Despite Kunduz Tragedy, U.S. Must Resist Impulse to Abandon Afghanistan
An Afghan boy is fed as he recovers at a Medecins Sans Frontieres (MSF) hospital in Kunduz province, north of Kabul, Afghanistan, May 20, 2015 (AP photo by Rahmat Gul).

In the wake of the U.S. bombing of a hospital in Kunduz, there is a natural inclination to be critical of the entire U.S. military endeavor in Afghanistan. There is an even more natural inclination to want the United States to pull back from the fight there. But we should also interrogate such impulses: Is that policy best for the United States or even best for Afghanistan?

Coming from me that might surprise some people.
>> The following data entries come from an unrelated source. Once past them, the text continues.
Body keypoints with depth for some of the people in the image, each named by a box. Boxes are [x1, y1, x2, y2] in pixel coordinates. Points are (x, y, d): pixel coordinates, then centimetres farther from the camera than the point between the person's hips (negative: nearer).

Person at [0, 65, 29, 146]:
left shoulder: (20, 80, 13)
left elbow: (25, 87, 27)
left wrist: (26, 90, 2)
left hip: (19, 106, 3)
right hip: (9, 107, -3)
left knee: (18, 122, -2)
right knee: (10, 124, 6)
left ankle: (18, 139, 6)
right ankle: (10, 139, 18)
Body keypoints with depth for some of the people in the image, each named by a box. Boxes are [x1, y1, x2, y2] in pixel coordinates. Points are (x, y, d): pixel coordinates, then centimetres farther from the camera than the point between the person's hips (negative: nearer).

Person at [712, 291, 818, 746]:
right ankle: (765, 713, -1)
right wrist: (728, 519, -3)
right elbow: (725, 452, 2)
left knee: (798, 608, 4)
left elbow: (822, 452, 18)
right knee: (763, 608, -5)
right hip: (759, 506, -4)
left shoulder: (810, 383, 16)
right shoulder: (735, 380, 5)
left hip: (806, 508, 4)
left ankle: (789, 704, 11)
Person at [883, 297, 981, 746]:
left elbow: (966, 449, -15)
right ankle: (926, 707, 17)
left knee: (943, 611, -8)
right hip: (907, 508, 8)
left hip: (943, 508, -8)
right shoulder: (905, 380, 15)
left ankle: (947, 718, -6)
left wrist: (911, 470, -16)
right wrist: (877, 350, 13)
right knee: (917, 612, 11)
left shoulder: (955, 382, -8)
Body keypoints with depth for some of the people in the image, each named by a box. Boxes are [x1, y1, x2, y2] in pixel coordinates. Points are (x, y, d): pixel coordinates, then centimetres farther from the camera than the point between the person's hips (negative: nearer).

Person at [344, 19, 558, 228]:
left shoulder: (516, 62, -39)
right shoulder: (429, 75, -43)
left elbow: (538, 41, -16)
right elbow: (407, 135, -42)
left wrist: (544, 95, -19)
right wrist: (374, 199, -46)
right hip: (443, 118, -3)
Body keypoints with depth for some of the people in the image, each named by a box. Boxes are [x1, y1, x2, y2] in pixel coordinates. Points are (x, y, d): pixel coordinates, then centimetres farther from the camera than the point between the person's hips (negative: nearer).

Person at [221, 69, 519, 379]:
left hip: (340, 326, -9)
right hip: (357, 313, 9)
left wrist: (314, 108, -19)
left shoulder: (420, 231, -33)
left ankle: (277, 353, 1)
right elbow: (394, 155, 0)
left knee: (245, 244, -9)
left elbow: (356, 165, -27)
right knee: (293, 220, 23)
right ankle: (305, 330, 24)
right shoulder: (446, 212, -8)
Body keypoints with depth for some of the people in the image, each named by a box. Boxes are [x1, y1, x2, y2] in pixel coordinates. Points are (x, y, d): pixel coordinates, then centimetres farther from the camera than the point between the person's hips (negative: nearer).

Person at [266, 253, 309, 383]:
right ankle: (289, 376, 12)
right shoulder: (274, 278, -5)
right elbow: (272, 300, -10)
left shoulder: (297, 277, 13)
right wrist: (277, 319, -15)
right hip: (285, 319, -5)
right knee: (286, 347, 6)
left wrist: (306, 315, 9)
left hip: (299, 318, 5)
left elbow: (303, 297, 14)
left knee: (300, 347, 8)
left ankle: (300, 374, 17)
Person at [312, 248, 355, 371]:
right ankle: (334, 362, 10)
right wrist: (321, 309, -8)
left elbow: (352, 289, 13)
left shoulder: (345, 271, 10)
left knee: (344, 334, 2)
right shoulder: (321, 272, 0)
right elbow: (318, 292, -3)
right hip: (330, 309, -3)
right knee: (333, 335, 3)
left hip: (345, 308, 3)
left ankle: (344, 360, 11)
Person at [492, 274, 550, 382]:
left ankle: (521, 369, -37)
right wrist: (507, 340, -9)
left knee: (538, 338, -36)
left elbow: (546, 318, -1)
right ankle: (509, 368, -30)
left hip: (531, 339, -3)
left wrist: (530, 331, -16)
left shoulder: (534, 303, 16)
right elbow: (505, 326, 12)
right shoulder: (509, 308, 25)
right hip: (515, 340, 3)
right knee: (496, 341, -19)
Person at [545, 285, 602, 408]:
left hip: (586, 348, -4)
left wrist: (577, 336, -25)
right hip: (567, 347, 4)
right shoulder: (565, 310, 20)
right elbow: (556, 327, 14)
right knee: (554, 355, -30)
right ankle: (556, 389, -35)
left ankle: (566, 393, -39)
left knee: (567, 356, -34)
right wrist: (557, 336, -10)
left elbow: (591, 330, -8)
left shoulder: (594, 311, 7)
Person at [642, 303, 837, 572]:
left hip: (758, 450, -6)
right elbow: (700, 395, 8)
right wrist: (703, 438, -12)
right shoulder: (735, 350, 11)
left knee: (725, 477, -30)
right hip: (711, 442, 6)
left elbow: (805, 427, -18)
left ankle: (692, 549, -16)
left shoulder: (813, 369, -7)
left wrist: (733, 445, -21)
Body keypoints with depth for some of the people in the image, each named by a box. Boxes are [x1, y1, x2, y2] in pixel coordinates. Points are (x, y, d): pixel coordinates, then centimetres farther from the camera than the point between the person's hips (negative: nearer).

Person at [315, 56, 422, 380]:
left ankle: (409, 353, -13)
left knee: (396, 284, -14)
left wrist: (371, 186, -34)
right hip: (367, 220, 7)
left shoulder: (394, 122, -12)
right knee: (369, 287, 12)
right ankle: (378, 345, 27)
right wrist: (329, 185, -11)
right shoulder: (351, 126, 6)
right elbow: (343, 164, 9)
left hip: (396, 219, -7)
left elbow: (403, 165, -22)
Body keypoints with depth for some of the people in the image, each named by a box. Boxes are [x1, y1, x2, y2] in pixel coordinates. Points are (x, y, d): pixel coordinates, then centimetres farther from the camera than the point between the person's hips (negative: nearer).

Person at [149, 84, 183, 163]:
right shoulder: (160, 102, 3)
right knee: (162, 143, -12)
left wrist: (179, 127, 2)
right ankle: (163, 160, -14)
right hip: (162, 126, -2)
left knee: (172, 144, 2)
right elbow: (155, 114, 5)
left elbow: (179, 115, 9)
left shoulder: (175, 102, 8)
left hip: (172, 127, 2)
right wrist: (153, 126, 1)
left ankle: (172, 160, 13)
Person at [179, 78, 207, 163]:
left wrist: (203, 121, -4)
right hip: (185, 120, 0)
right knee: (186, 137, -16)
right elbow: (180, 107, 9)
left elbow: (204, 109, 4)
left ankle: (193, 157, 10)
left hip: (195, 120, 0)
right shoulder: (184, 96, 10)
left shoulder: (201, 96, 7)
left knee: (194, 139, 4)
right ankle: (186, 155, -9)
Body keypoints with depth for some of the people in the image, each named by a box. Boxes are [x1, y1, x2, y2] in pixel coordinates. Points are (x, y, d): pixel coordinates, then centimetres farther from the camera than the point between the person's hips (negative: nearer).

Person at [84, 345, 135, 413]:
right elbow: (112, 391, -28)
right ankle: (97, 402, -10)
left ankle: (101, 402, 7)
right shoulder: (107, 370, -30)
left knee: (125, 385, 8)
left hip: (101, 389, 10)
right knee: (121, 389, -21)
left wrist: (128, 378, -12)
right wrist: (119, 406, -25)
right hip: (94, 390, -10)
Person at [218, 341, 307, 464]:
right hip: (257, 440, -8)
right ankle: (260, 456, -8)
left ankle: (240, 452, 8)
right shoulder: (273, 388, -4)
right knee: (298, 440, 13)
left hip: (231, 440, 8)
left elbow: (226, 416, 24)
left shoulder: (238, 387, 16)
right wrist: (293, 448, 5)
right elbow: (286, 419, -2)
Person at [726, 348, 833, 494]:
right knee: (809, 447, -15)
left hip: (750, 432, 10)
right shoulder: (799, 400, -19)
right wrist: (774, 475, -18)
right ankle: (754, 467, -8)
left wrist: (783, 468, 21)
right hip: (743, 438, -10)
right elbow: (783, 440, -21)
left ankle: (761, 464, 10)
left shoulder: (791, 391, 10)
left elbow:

I have often harshly criticized the apparent reflex among some Washington pundits and policymakers to embrace the use of military force as a panacea to U.S. foreign policy challenges.

Moreover, a number of years ago, when I used to write about U.S. policy in Afghanistan on practically a daily basis, I didn’t have much positive to say about it, and for good reason. At the time, U.S. policy in Afghanistan was something of a disaster—a diversion of resources and soldiers to an ambitious counterinsurgency mission the U.S. couldn’t win and, frankly, didn’t need to.